そんなニベアクリームに若者から大きな注目が集まったのは2013年のこと。100ミリリットルで定価5万円を超える高級スキンクリームと「成分がよく似ている」との「噂」がネット上で流れたのをきっかけに、若い女性を中心にしたニベアブームが起きた。
こうしたブームに伴って、女子高生などの間で、青いニベア缶のフタ部分にシールやビーズなどを貼って「デコる」ことが流行し始めた。実際、デコレーション用のパーツを付属したセット商品もニベア花王から発売されている。
そうした動きの中で生まれたのが、ニベア缶の青い塗装を削り落とした「銀缶」だ。あるネットユーザーが14年10月、「これなら男が使ってもかっこよくないですか」などのコメント付きで、「銀缶」の画像をインスタグラムに投稿したのだ。

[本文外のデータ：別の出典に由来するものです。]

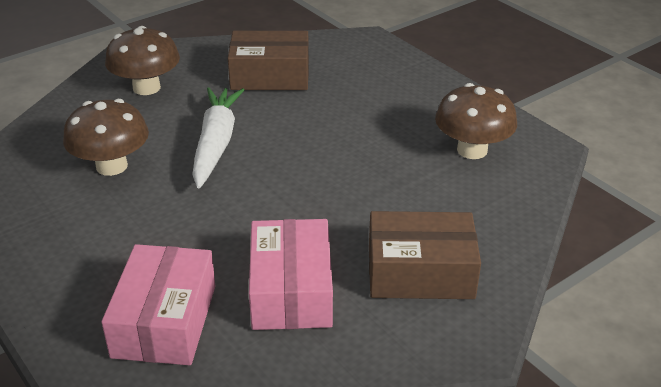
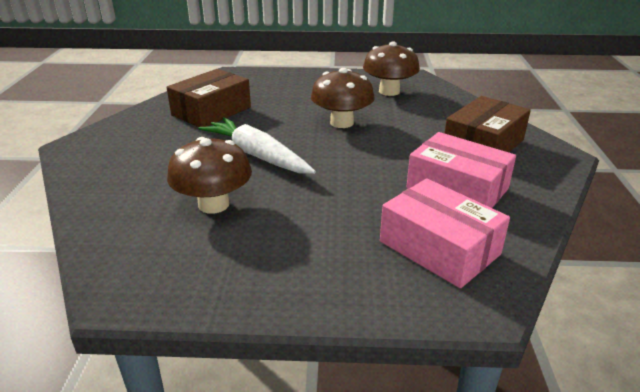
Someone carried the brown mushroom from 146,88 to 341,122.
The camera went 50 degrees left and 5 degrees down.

こうした投稿をきっかけに、インスタグラムにはハッシュタグ「♯ニベア銀缶」が登場。多くのユーザーが塗装を落としたオリジナルのニベア缶の画像をアップしており、その数は16年7月1日現在で150枚を超えている。
メーカー「大変嬉しく思っています」と感謝
インスタグラムにアップされた「銀缶」を見たユーザーからは、
「青缶も好きだけど銀缶はなんかもうステキすぎてやばい」
「花王に提案して商品化して欲しい!!」
「たしかに見た目かわいいけど、手で数時間かけて磨き続けた根性に脱帽!」
などと絶賛する声が上がっている。14年10月の初投稿からはすでに1年半以上が経っているが、現在も定期的にアップするユーザーが絶えない。
その一方で、製作者側からは「製作期間3日」「5時間以上削ってた」など、予想以上に手間や時間がかかったと「後悔」する声も。なかには、「くだらないことに情熱を燃やして馬鹿みたい」「こんな労力もっと他のことに使うべき」と自虐的な呟きを漏らすユーザーも出ていた。

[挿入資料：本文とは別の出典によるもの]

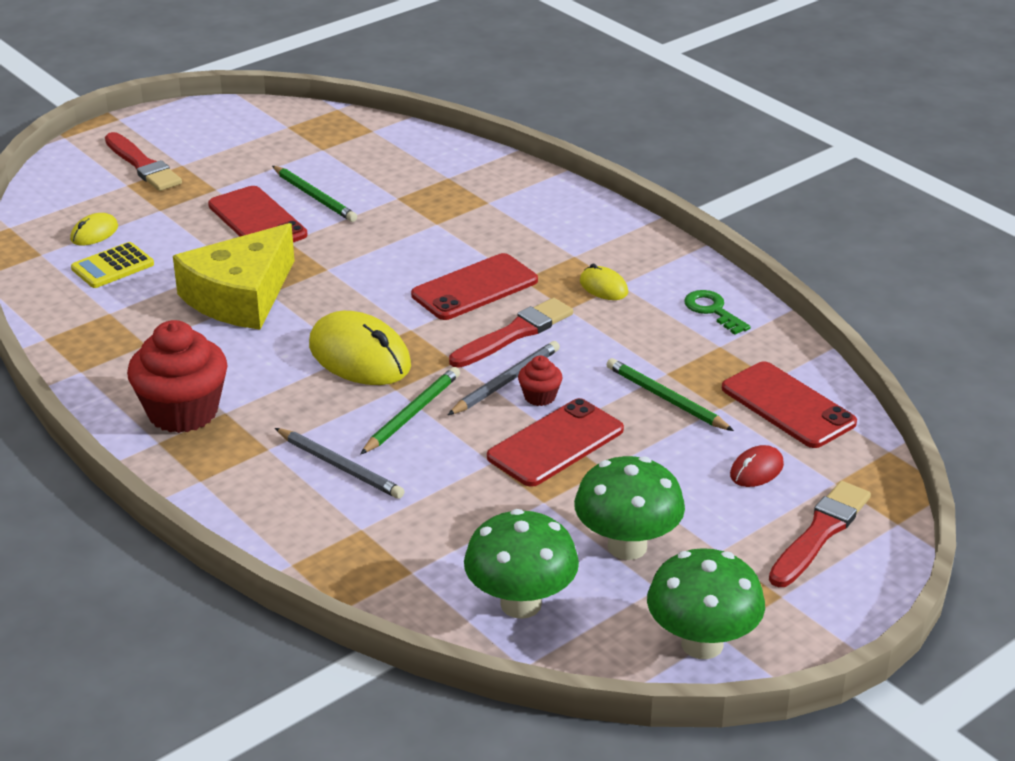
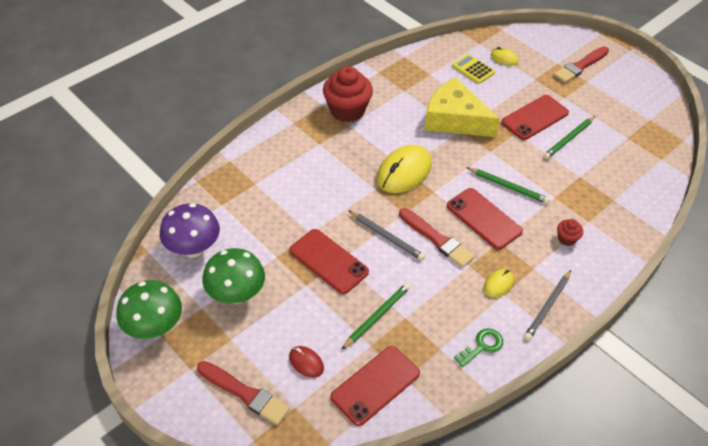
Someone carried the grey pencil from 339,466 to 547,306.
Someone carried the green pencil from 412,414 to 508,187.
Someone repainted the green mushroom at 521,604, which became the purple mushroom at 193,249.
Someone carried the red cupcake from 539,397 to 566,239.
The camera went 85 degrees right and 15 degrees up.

ただ、最初に「銀缶」をインスタグラムに投稿したユーザーは16年2月14日、自身が運営するサイト上で、
「日用品デザイン全般に向けたアンチテーゼというか、たかが消耗品といえど、家庭ではいつも身近にある日用品のデザインの重要さに、もっと一般の方や企業の中の人にも、フォーカスをあててほしかった。」
と制作コンセプトを明かしている。続けて、「もっと自然に、良いデザインがドラッグストアとかで手に入ると買い物も楽しくなりそうですね」との思いも綴っていた。

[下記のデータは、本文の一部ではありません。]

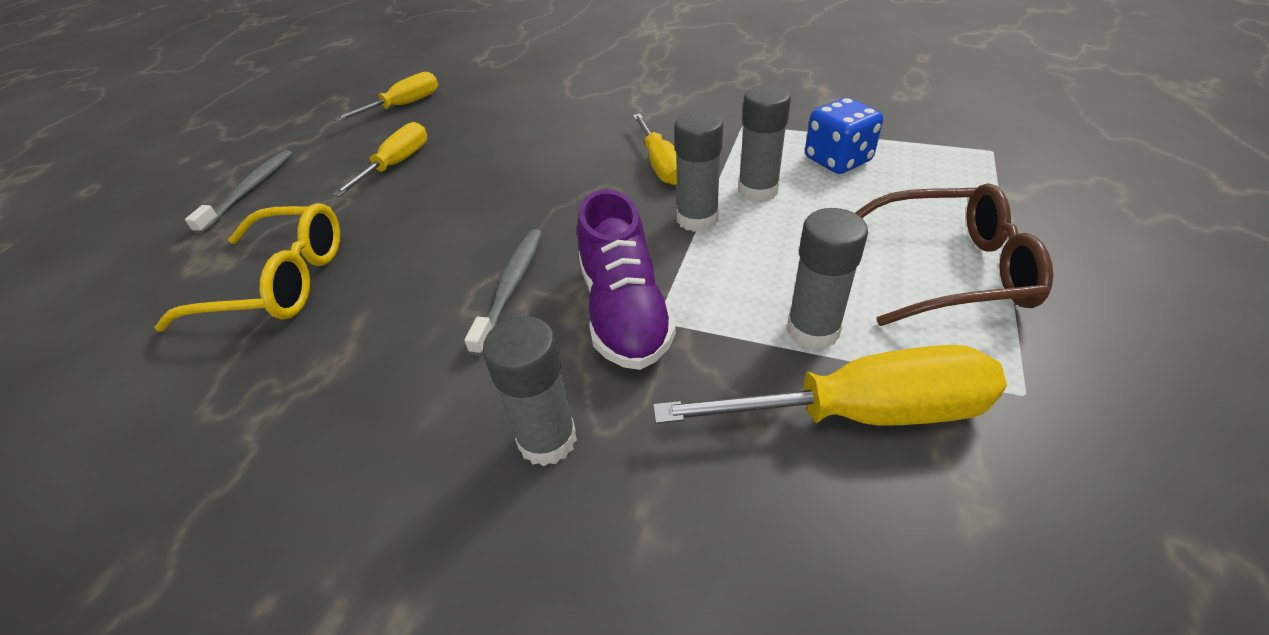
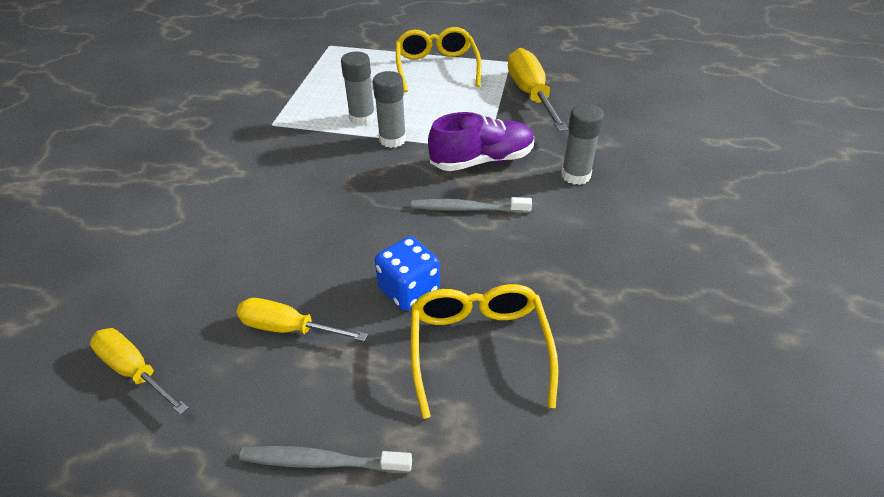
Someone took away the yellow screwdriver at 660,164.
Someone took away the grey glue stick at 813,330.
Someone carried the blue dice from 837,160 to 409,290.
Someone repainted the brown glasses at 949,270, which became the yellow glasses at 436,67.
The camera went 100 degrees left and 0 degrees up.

ニベア花王の広報担当者はJ-CASTニュースの取材に、商品の缶をアレンジして楽しむ動きが出ていることに対し、
「それだけ商品に愛着を持って頂いているということで、大変嬉しく思っています」
と感謝を述べた。ただ、一部のファンから出ている「銀色の缶を商品化して欲しい」という要望に対しては「メーカーとして販売する予定はありません」との回答だった。理由としては「ニベアの青色はブランドのアイコンとして大切に使用していく考えです」と話している。